Die Geschichte der NATO im Kalten Krieg

Aufrüstung und Entspannung (1970 - 1980)

Das Jahrzehnt ab 1970 war geprägt von der Politik der Entspannung. Mit den Ostverträgen, die die Bundesregierung unter Brandt/Scheel mit der Sowjetunion, Polen und der DDR abschloss, stand die Bundesrepublik an der Spitze dieser Entwicklung.

Unmittelbare Auswirkungen militärischer Art oder im Hinblick auf die militärische Position der NATO hatten diese Schritte jedoch nicht. Das war auf der Ebene der Supermächte USA und Sowjetunion, wo im Rahmen von SALT über die Begrenzung der strategischen Atomwaffen verhandelt wurde, anders.

Diese Verhandlungen und die daraus resultierenden Verträge waren gewissermaßen die amtliche Anerkennung der Sowjetunion als gleichberechtigte Atommacht durch die USA. Das wiederum ließ die Zweifel der europäischen NATO-Verbündeten an der Zusage der USA, Europa im Ersntfall mit dem Einsatz aller Mittel gegen einen sowjetischen Angriff zu verteidigen, wachsen.

Militärisch betrachtet war die NATO zu Beginn der siebziger Jahre ohnehin alles andere als eine kraftvolle Organisation, vor der sich der Warschauer Pakt hätte fürchten müssen.

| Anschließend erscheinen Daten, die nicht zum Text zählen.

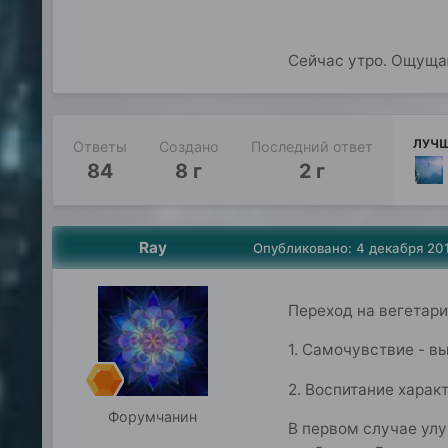
Сейчас утро. Ощуща
ЛУЧШ
Ответы
Создано
Последний ответ
84
8 г
2 г
Ray
Опубликовано:
4 декабря 20
Переход на вегетари
1. Самочувствие - в
2. Воспитание харак
Форумчанин
В первом случае улу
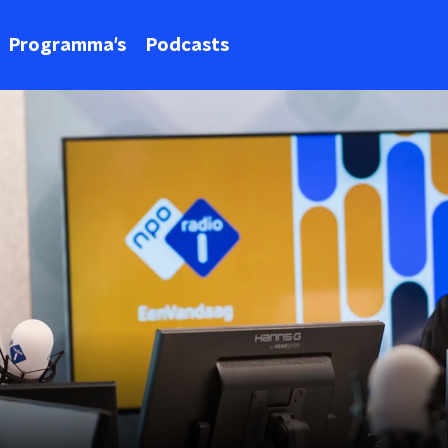
Programma's
Podcasts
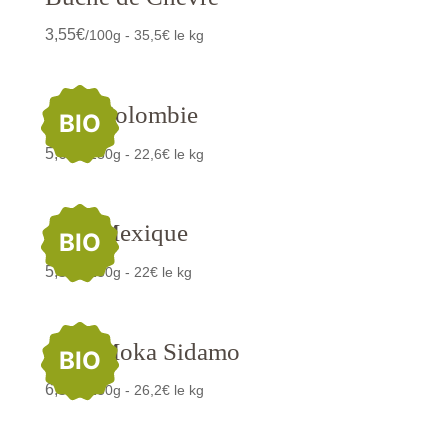
3,55
€
/100g - 35,5€ le kg
Café Colombie
BIO
5,65
€
/250g - 22,6€ le kg
Café Mexique
BIO
5,50
€
/250g - 22€ le kg
Café Moka Sidamo
BIO
6,55
€
/250g - 26,2€ le kg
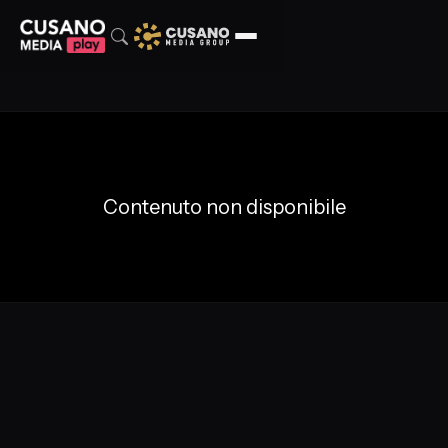
Contenuto non disponibile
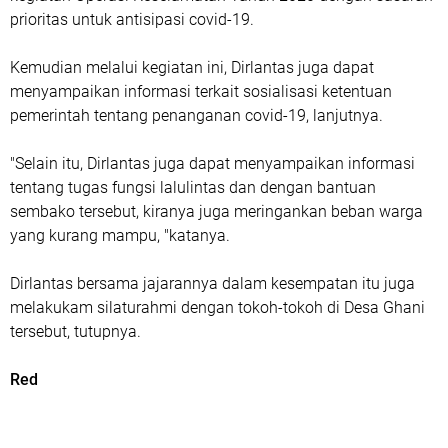
prioritas untuk antisipasi covid-19.
Kemudian melalui kegiatan ini, Dirlantas juga dapat
menyampaikan informasi terkait sosialisasi ketentuan
pemerintah tentang penanganan covid-19, lanjutnya.
"Selain itu, Dirlantas juga dapat menyampaikan informasi
tentang tugas fungsi lalulintas dan dengan bantuan
sembako tersebut, kiranya juga meringankan beban warga
yang kurang mampu, "katanya.
Dirlantas bersama jajarannya dalam kesempatan itu juga
melakukam silaturahmi dengan tokoh-tokoh di Desa Ghani
tersebut, tutupnya.
Red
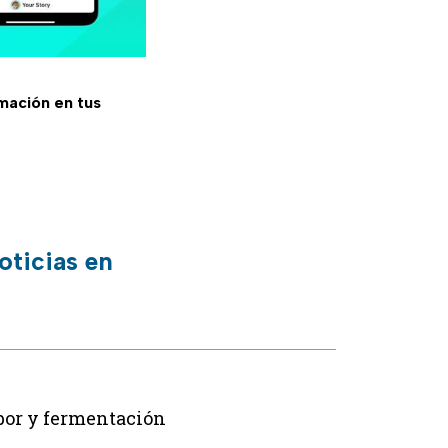
rmación en tus
oticias en
abor y fermentación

Geografisch und organisatorisch war mit dem Austritt Frankreichs aus der militärischen Organisation eine riesige Lücke in die Verteidigungsstruktur gerissen worden. Eine Tiefe des Raumes, in dem eine flexible konventionelle Verteidigung hätte organisiert werden können, war nicht mehr gegeben. Die vielen Versorgungseinrichtungen, die die USA in Frankreich hatten, mussten zwangsläufig nach vorne, also näher an die potentielle Front verlegt werden. Die für die Verteidigung des Mittelabschnitts verantwortlichen NATO-Oberbefehlshaber konnten mit den französischen Ressourcen, insbesondere über das in Südwestdeutschland stationierte ehemalige französische NATO-Kontingent, nur sehr eingeschränkt disponieren. Die Kräfte konnten allenfalls noch als eine Art strategischer Reserve mit vielen Fragezeichen in die Planungen einbezogen werden.

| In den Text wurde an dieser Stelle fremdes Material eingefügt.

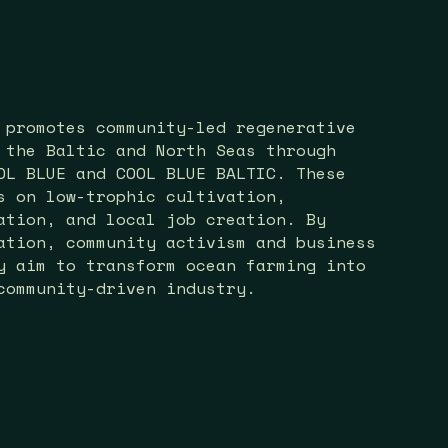
 promotes community-led regenerative
 the Baltic and North Seas through
OL BLUE and COOL BLUE BALTIC. These
s on low-trophic cultivation,
ation, and local job creation. By
ation, community activism and business
y aim to transform ocean farming into
community-driven industry.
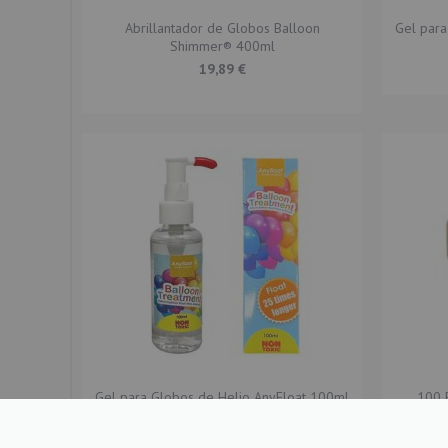
Abrillantador de Globos Balloon
Gel para
Shimmer® 400ml
19,89 €
Gel para Globos de Helio AnyFloat 100ml
100 
6,90 €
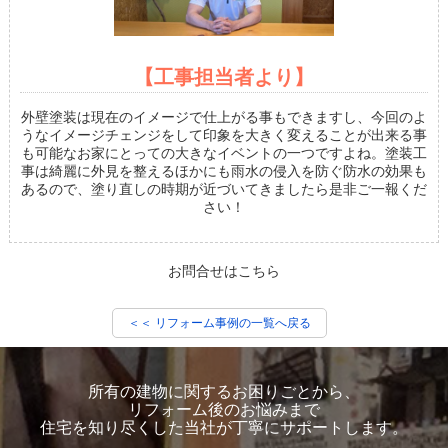
【工事担当者より】
外壁塗装は現在のイメージで仕上がる事もできますし、今回のよ
うなイメージチェンジをして印象を大きく変えることが出来る事
も可能なお家にとっての大きなイベントの一つですよね。塗装工
事は綺麗に外見を整えるほかにも雨水の侵入を防ぐ防水の効果も
あるので、塗り直しの時期が近づいてきましたら是非ご一報くだ
さい！
お問合せはこちら
＜＜ リフォーム事例の一覧へ戻る
所有の建物に関するお困りごとから、
リフォーム後のお悩みまで
住宅を知り尽くした当社が丁寧にサポートします。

Nicht viel besser sah es mit der ehemaligen Paradetruppe des NATO-Mittelabschnitts, den amerikanischen Streitkräften aus. Die substantielle Schwächung dieses Eckpfeilers der NATO-Verteidigungsdoktrin war der Preis, den die NATO für das starke Engagement der Amerikaner in Südostasien zu zahlen hatte. Erst ganz allmählich erholten sich die in Mitteleuropa dislozierten NATO-Kräfte nach dem Ende des Vietnam-Kriegs wieder von diesem Aderlass.

International

Abgeschlossene Verträge

Die 1970er Jahre waren zumindest in der ersten Hälfte geprägt von Entspannungs- und Abrüstungsbemühungen der beiden Militärblöcke. Die ersten Bemühungen auf diesem Gebiet lassen sich schon ein Jahrzehnt zurück orten. Nach dem Schock der Kubakrise, die die Welt in greifbare Nähe zum Atomkrieg zwischen den beiden Supermächten USA und UdSSR gebracht hatte, wuchs die Neigung auf beiden Seiten, durch Agreements und Verträge die Gefahr einer solchen atomaren Konfrontation zu reduzieren. Waren es am Anfang noch eher symbolische Schritte, wie die Einrichtung des berühmten heißen Drahts im Jahr 1964, so hatte der 1963 geschlossene Vertrag zum Verbot von Nuklearwaffentests in der Atmosphäre, im Weltraum und unter Wasser schon mehr Substanz.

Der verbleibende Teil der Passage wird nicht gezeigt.